Copy the complete listing word for word, but do not carry over any images.
--------------------
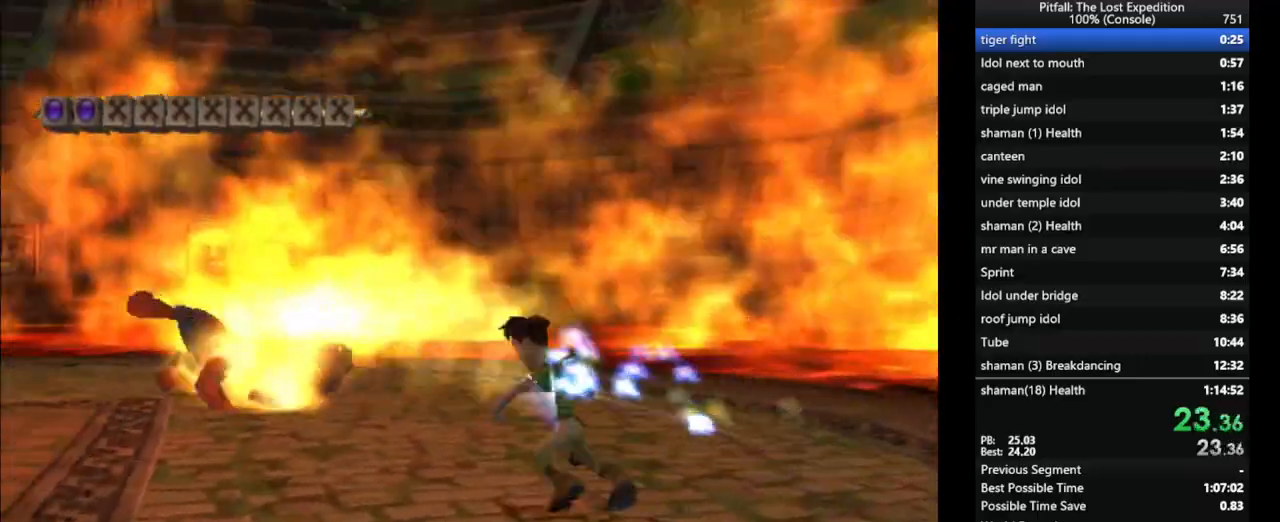
{"buttons": [], "left_stick": "up-left", "right_stick": "center", "events": [[233, "A", "down"], [283, "A", "up"], [367, "B", "down"], [400, "B", "up"]]}
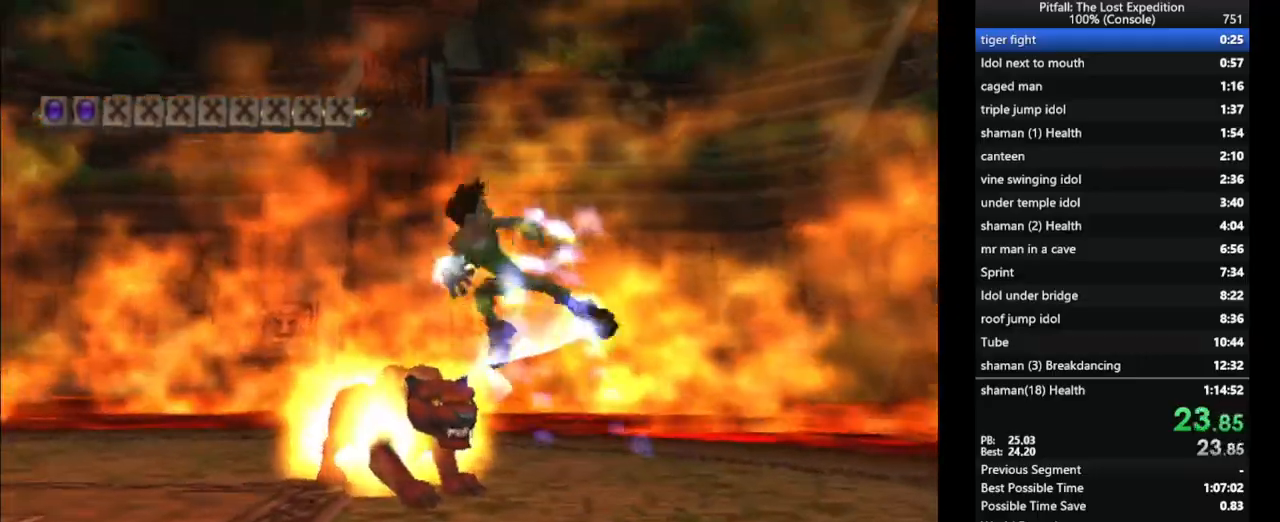
{"buttons": [], "left_stick": "up-left", "right_stick": "center", "events": []}
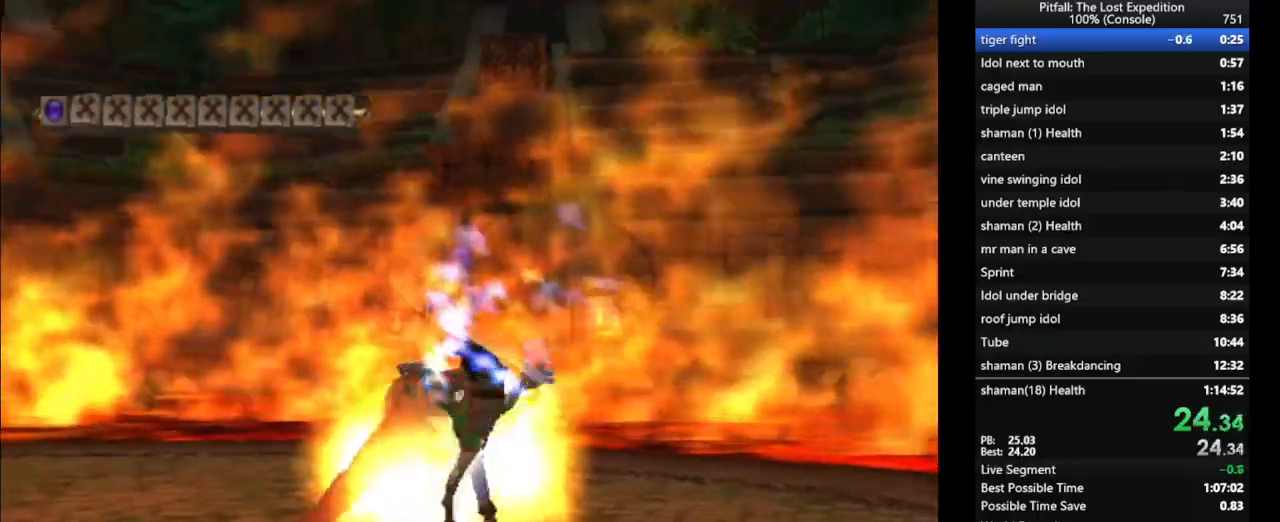
{"buttons": [], "left_stick": "up", "right_stick": "center", "events": [[50, "B", "down"], [133, "B", "up"], [400, "B", "down"], [467, "left_stick", "up"], [483, "B", "up"]]}
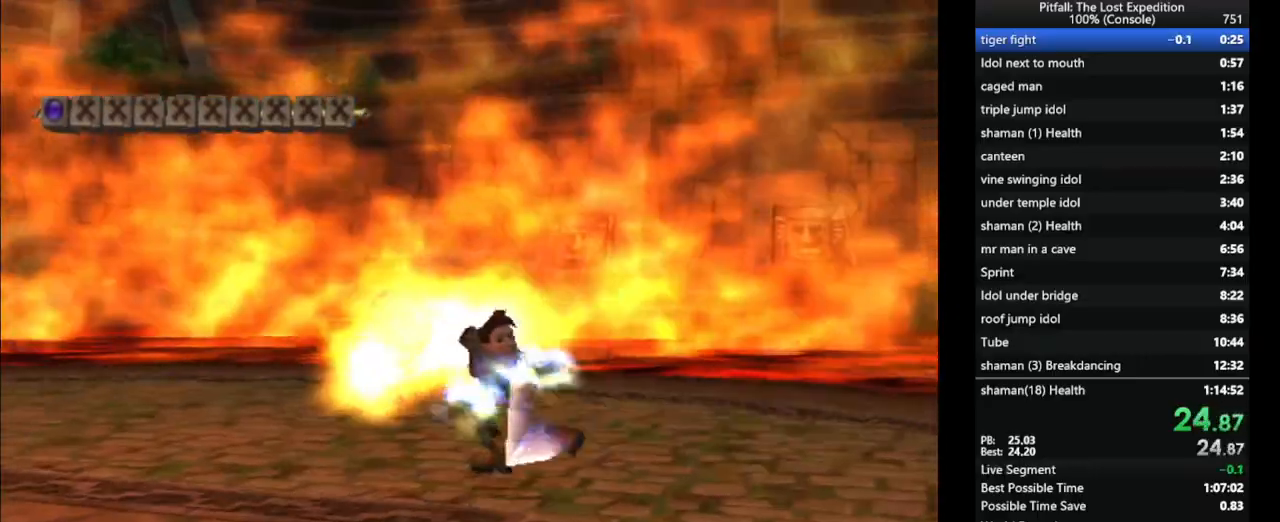
{"buttons": [], "left_stick": "up", "right_stick": "center", "events": [[267, "A", "down"], [333, "A", "up"], [417, "B", "down"], [433, "B", "up"]]}
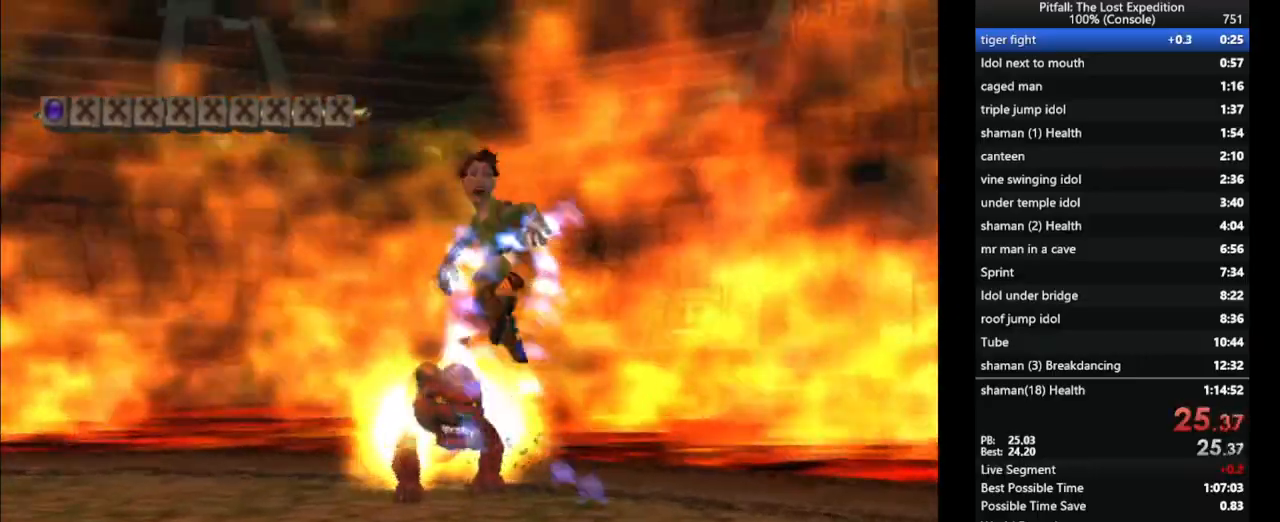
{"buttons": [], "left_stick": "up", "right_stick": "center", "events": []}
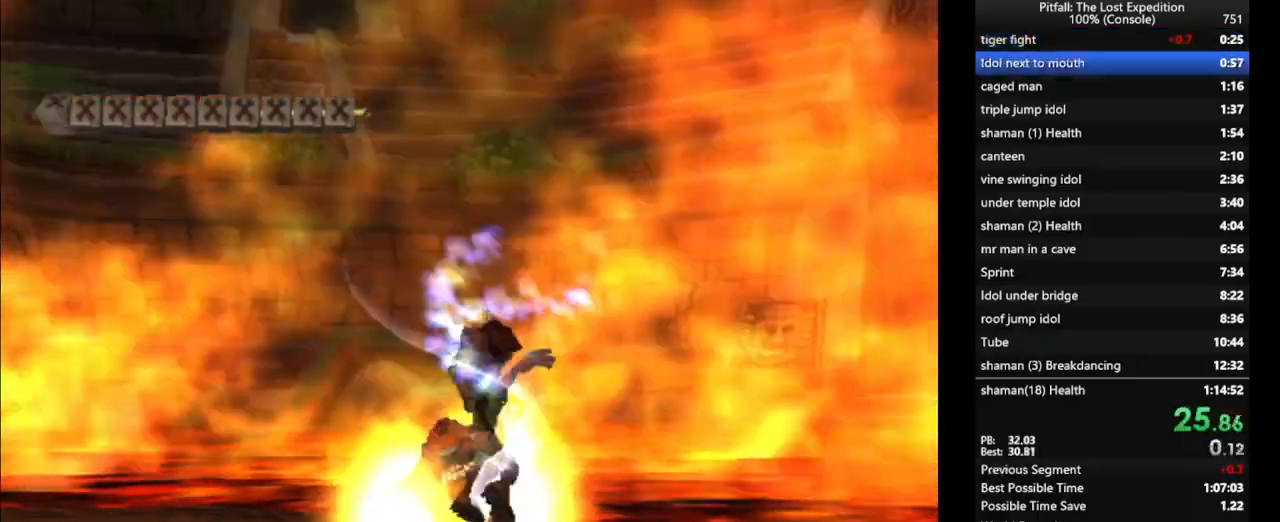
{"buttons": [], "left_stick": "up", "right_stick": "center", "events": []}
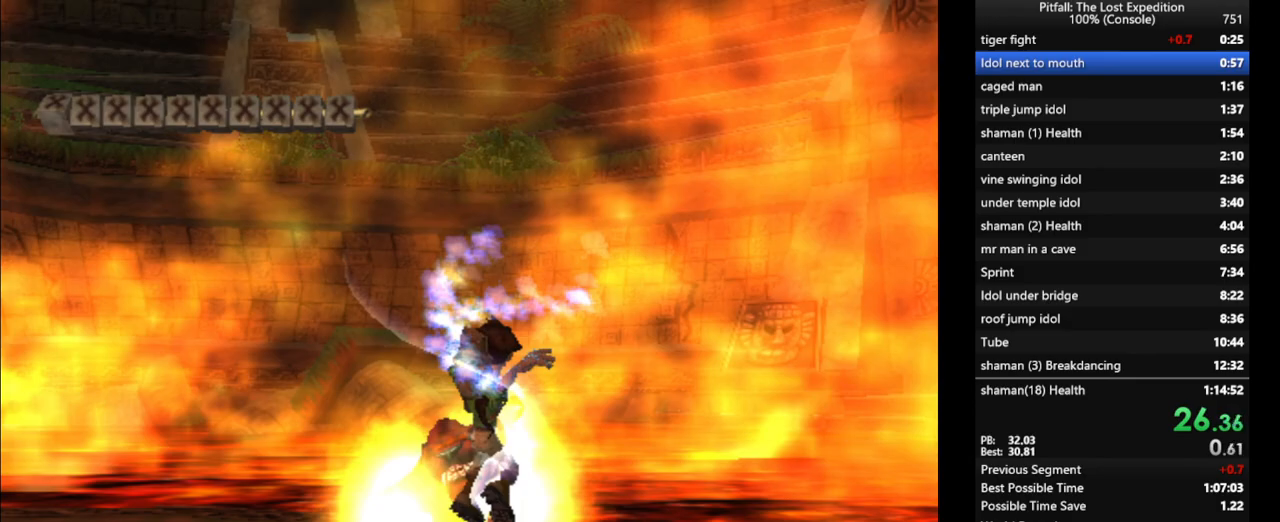
{"buttons": ["A"], "left_stick": "center", "right_stick": "center", "events": [[383, "left_stick", "center"], [400, "A", "down"]]}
--------------------
### EXERCISE OUTPUT
{"buttons": [], "left_stick": "up-left", "right_stick": "center", "events": [[233, "A", "down"], [283, "A", "up"], [367, "B", "down"], [400, "B", "up"]]}
{"buttons": [], "left_stick": "up-left", "right_stick": "center", "events": []}
{"buttons": [], "left_stick": "up", "right_stick": "center", "events": [[50, "B", "down"], [133, "B", "up"], [400, "B", "down"], [467, "left_stick", "up"], [483, "B", "up"]]}
{"buttons": [], "left_stick": "up", "right_stick": "center", "events": [[267, "A", "down"], [333, "A", "up"], [417, "B", "down"], [433, "B", "up"]]}
{"buttons": [], "left_stick": "up", "right_stick": "center", "events": []}
{"buttons": [], "left_stick": "up", "right_stick": "center", "events": []}
{"buttons": ["A"], "left_stick": "center", "right_stick": "center", "events": [[383, "left_stick", "center"], [400, "A", "down"]]}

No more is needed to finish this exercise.